Composition > Composers
Douglas Moore with Mexican composer Carlos Chavez
Photograph, [1957?]
Columbia University Archives, Rare Book and Manuscript Library
The General Statement from the Department of Music’s Announcement of 1897-98 cited as one of the new department’s aims the “training [of] musicians who shall be competent to teach and to compose.” The implicit link between teaching and composing, and the disciplines and skills required, have always figured strongly in Columbia’s curriculum, just as they have on its music faculty.
Many prominent composers have taught music at Columbia and have helped to make it a center of activity for new music. MacDowell was only the first composer to lead the department as chairman. Others are Daniel Gregory Mason, Douglas Moore, Henry Cowell, Jack Beeson, and George Edwards. Composer Otto Luening joined the Barnard faculty in 1944.
The occasion for this photograph was most likely the world premiere of Chavez’s opera Panfilo and Lauretta, presented at Brander Matthews Theater in 1957, the performance supported by the Alice M. Ditson Fund.
American Composers Alliance Bulletin
Cover with Portrait of Wallingford Reigger by Malouf, February, 1952, Vol. II, No. 1
Gabe M. Weiner Music & Arts Library, Columbia University
Wallingford Riegger, Henry Cowell, and Edgard Varèse paved the way for modern music at Columbia, followed by Vladimir Ussachevsky, Chou Wen-chung, and Mario Davidovsky. The graduate program in composition leading to the M. A. and the D. M.A., administrated by the School of the Arts, was established in 1968.

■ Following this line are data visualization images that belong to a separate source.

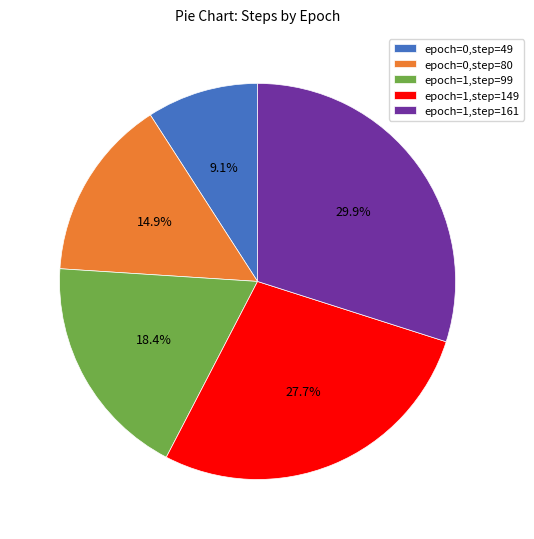

Count the number of slices in the pie.

5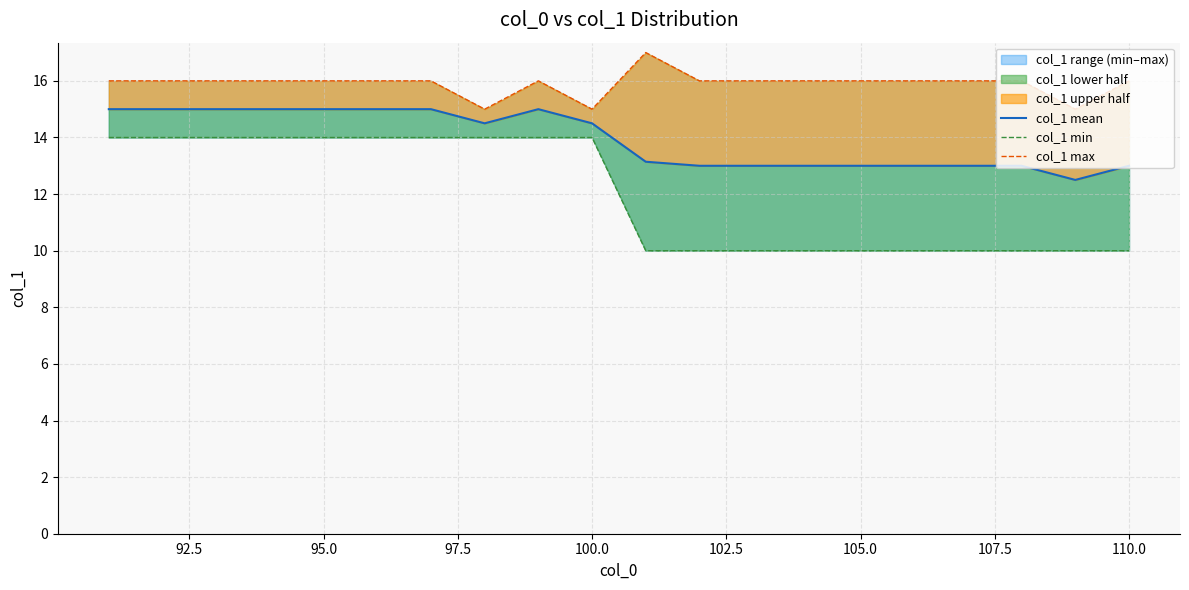

Is it true that col_1 mean equals 24.5 at 105.0?

False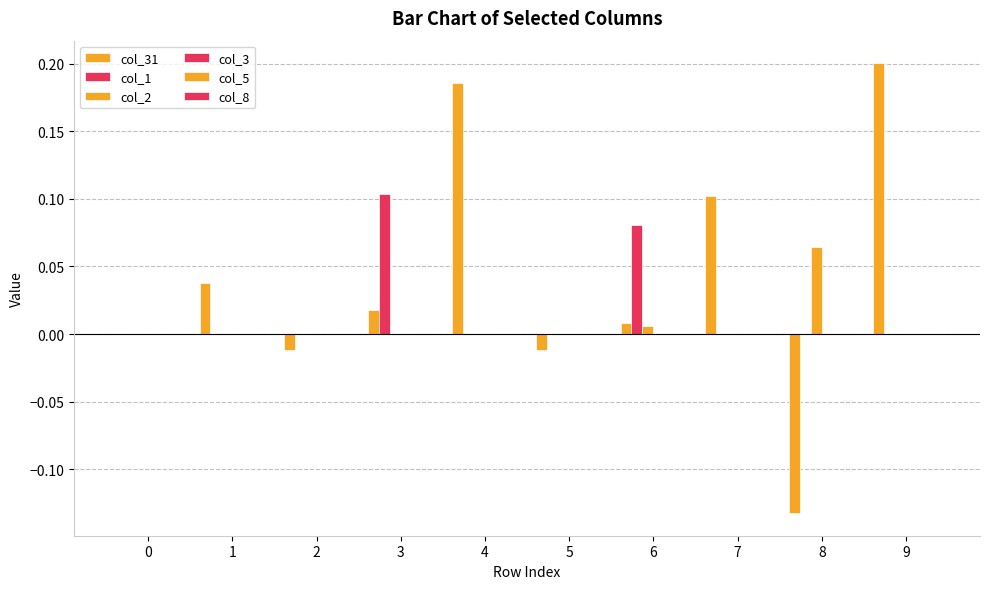

Which series has the widest spread of values?

col_31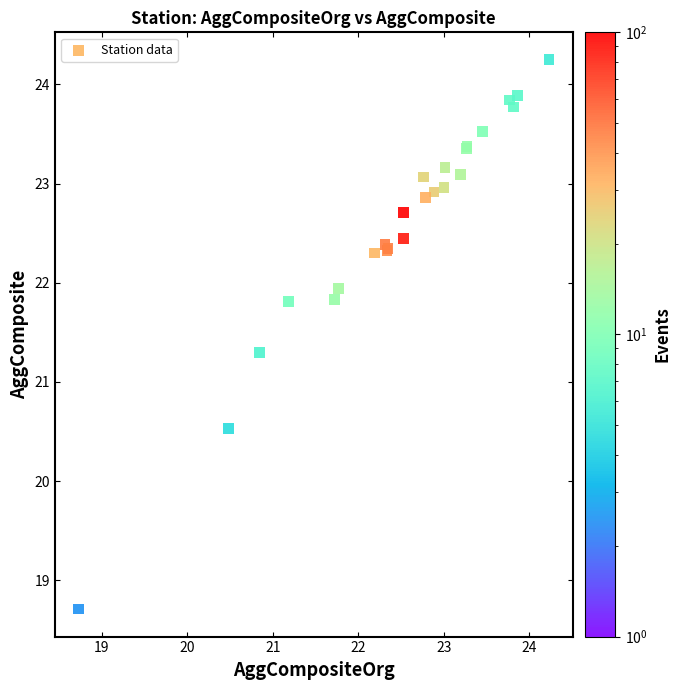

What Y value in the scatter plot is closest to 21?

21.3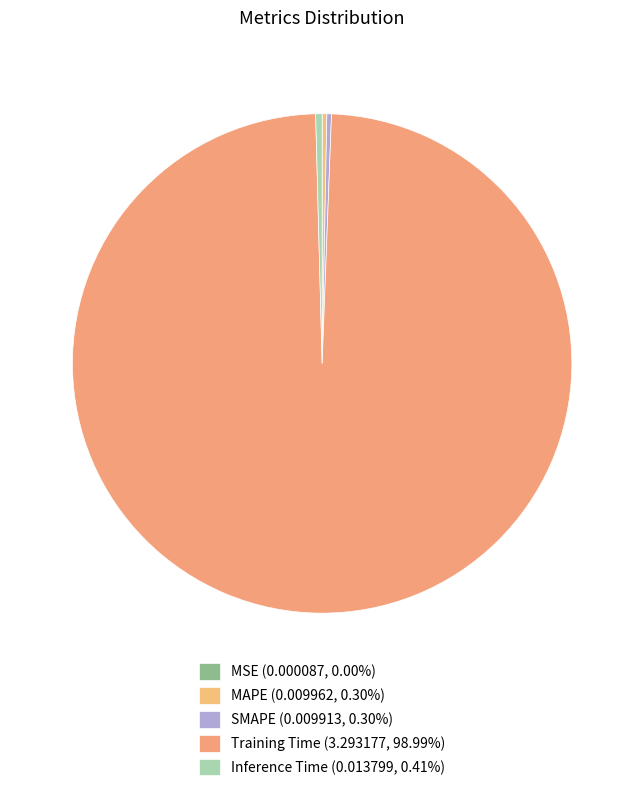

To the nearest percent, what is the difference between the largest and smallest slice percentages?

99%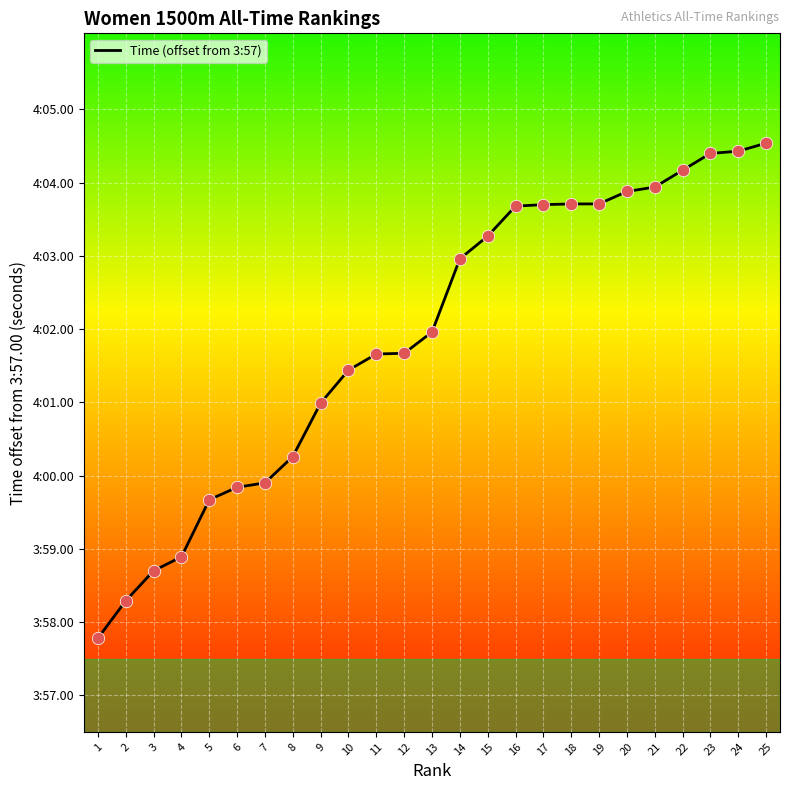

What is the change in value from 4 to 16?

+4.8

Associated Music Publishers
Henry Cowell, list of works, New York, Associated Music Publishers, ca. 1949
Columbia University Archives, Rare Book and Manuscript Library
The Columbia Orchestra, with Howard Shanet conducting, played the world premiere of Cowell's "Hymn and Fuguing Tune No. 3" on 2 November 1953.
Henry Cowell, composing with his cat
Photograph, signed and inscribed, no date
Columbia University Archives, Rare Book and Manuscript Library
This photograph of Henry Cowell is inscribed “to Ruth,” undoubtedly Ruth Ihrig, the Department of Music’s Administrator from 1947 to 1988.
Edgard Varèse
Photograph, no date
Columbia University Archives, Rare Book and Manuscript Library
Today members of the composition faculty fill multiple roles as composers, theorists, and teachers. Jonathan Kramer, Fred Lerdahl, and Brad Garton are also contributors to the growing literature on new compositional techniques and modern approaches to theory and analysis. At Columbia, which has provided an environment traditionally hospitable to new music, composition is no mere academic exercise. Faculty composers, themselves active and prolific masters of their craft, are in a singular position to guide the composer of the next generation.